So apparently I told him I was off to go "whore skipping" and I disappeared into the night skipping down the street. I know this because there's video.
I have a pussy blister if you wanna poke at it with a needle tomorrow...by this text i realize just how strange our relationship is, especially because you're probably excited
I think you mean your blister is filled with pus...atleast i hope
You have problems? I'm 20 years old and i'm balding
Woke up with my foot jammed into a VCR
Ummm I just broke my no puke streak at church
Yeah got a self inflicted broken nose.
Are we sharing a room, or can I pack my vibrator?
Yes to both. We'll use the workout rotation from dorm life.
What happened after I vommed in your shirt that I was wearing and threw it out the window on the highway?
I just sent my ex off to a party, threw a condom at him, and told him to make good choices.

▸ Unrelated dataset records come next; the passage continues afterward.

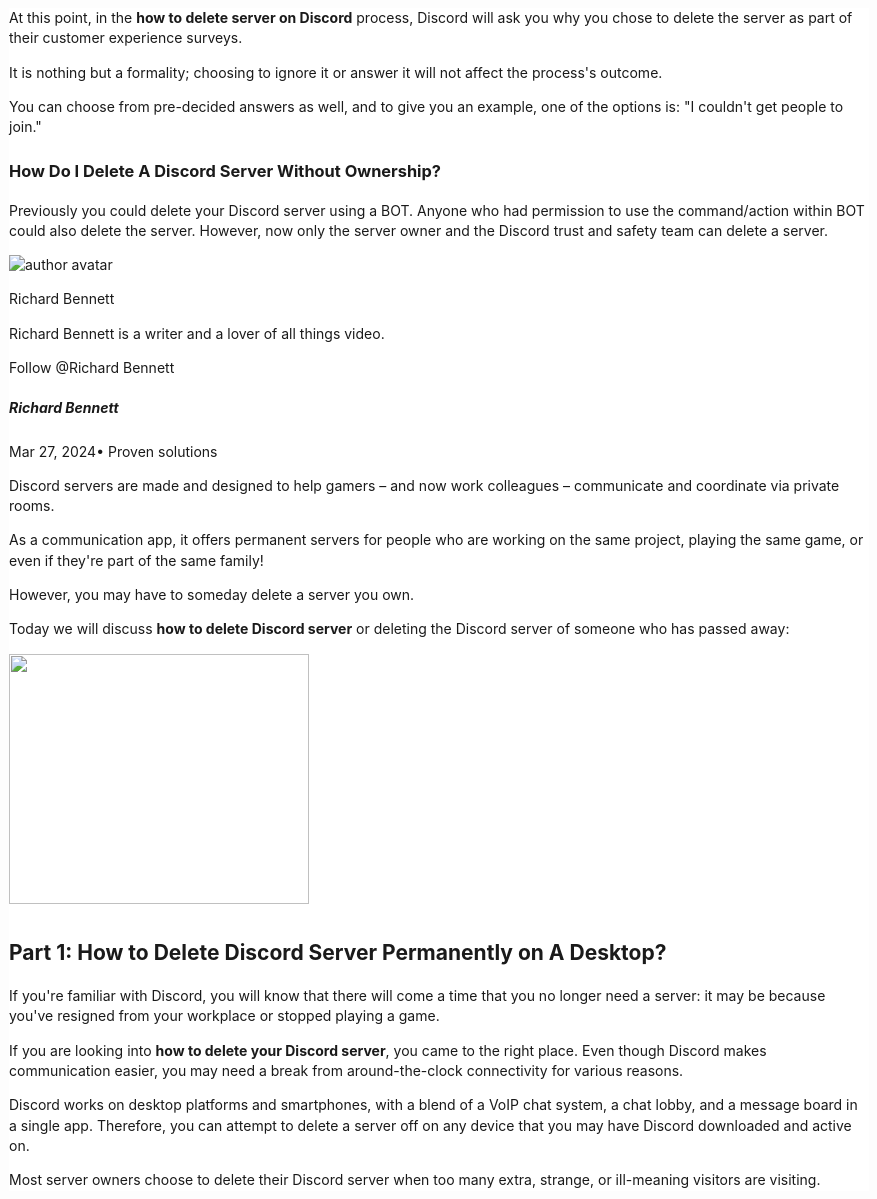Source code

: At this point, in the **how to delete server on Discord** process, Discord will ask you why you chose to delete the server as part of their customer experience surveys.

It is nothing but a formality; choosing to ignore it or answer it will not affect the process's outcome.

You can choose from pre-decided answers as well, and to give you an example, one of the options is: "I couldn't get people to join."

### How Do I Delete A Discord Server Without Ownership?

Previously you could delete your Discord server using a BOT. Anyone who had permission to use the command/action within BOT could also delete the server. However, now only the server owner and the Discord trust and safety team can delete a server.

![author avatar](https://images.wondershare.com/filmora/article-images/richard-bennett.jpg)

Richard Bennett

Richard Bennett is a writer and a lover of all things video.

Follow @Richard Bennett

##### Richard Bennett

 Mar 27, 2024• Proven solutions

Discord servers are made and designed to help gamers – and now work colleagues – communicate and coordinate via private rooms.

As a communication app, it offers permanent servers for people who are working on the same project, playing the same game, or even if they're part of the same family!

However, you may have to someday delete a server you own.

Today we will discuss **how to delete Discord server** or deleting the Discord server of someone who has passed away:


<a href="https://boody-eco-wear.pxf.io/c/5597632/1567905/13846" target="_top" id="1567905"><img src="//a.impactradius-go.com/display-ad/13846-1567905" border="0" alt="" width="300" height="250"/></a><img height="0" width="0" src="https://imp.pxf.io/i/5597632/1567905/13846" style="position:absolute;visibility:hidden;" border="0" />

## Part 1: How to Delete Discord Server Permanently on A Desktop?

If you're familiar with Discord, you will know that there will come a time that you no longer need a server: it may be because you've resigned from your workplace or stopped playing a game.

If you are looking into **how to delete your Discord server**, you came to the right place. Even though Discord makes communication easier, you may need a break from around-the-clock connectivity for various reasons.

Discord works on desktop platforms and smartphones, with a blend of a VoIP chat system, a chat lobby, and a message board in a single app. Therefore, you can attempt to delete a server off on any device that you may have Discord downloaded and active on.

Most server owners choose to delete their Discord server when too many extra, strange, or ill-meaning visitors are visiting.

It's getting harder and harder to fake orgasms as I get older.
Well she made a 15 year old cry, the grandmother did an ice luge and I woke up to the sound of sex moans
Thanksgiving day drinking ended up with me in a shopping cart screaming where are the bitches and condoms. I'd say it went well.
You had to dry your pants with the hand dryer in the bathroom because you "forgot to take it out."
Hey, you know that marble art statue thing in your bedroom? Hypothetically what would happen if a penis got stuck in it?
Ate 5 hotdogs today. You need to get me back on my tequila diet cause this shit has to stop!